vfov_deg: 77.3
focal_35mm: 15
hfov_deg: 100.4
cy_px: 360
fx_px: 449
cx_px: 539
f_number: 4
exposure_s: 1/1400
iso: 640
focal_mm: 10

---

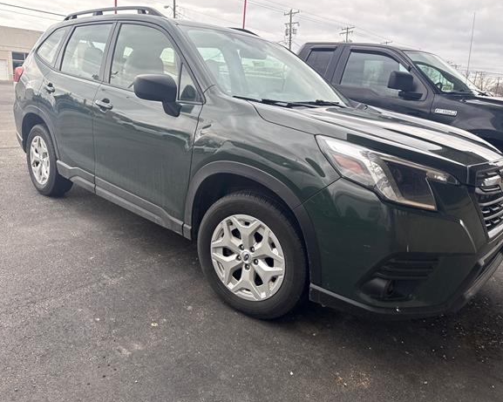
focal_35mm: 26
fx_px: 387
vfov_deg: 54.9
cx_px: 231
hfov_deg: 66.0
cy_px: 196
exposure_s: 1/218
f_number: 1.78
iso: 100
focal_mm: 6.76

---

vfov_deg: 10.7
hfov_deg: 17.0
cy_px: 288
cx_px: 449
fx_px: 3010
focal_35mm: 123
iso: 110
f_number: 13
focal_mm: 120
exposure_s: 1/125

• [Work order] Could you restate, word for word, the lines above from the one with "hfov_deg: 100.4" to the one with "focal_mm: 10", both included?

• [The answer]
hfov_deg: 100.4
cy_px: 360
fx_px: 449
cx_px: 539
f_number: 4
exposure_s: 1/1400
iso: 640
focal_mm: 10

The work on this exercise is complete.